**Directions:** Search the material below for the string "trúng" and extract each line that has it.

**Supplied material:**
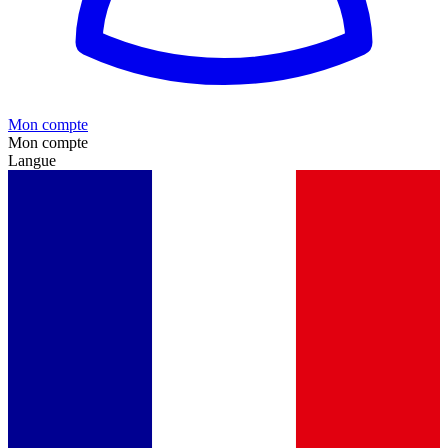
Mon compte
Mon compte
Langue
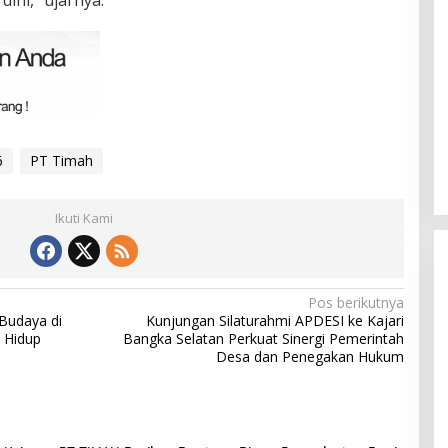
dini,” ujarnya.
6
PT Timah
Ikuti Kami
Pos berikutnya
Budaya di
Kunjungan Silaturahmi APDESI ke Kajari
 Hidup
Bangka Selatan Perkuat Sinergi Pemerintah
Desa dan Penegakan Hukum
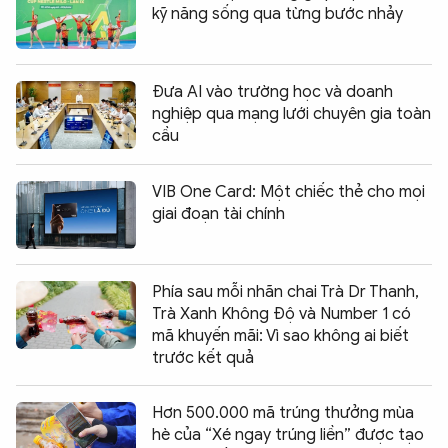
kỹ năng sống qua từng bước nhảy
Đưa AI vào trường học và doanh
nghiệp qua mạng lưới chuyên gia toàn
cầu
VIB One Card: Một chiếc thẻ cho mọi
giai đoạn tài chính
Phía sau mỗi nhãn chai Trà Dr Thanh,
Trà Xanh Không Độ và Number 1 có
mã khuyến mãi: Vì sao không ai biết
trước kết quả
Hơn 500.000 mã trúng thưởng mùa
hè của “Xé ngay trúng liền” được tạo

**Expected output:**
Hơn 500.000 mã trúng thưởng mùa
hè của “Xé ngay trúng liền” được tạo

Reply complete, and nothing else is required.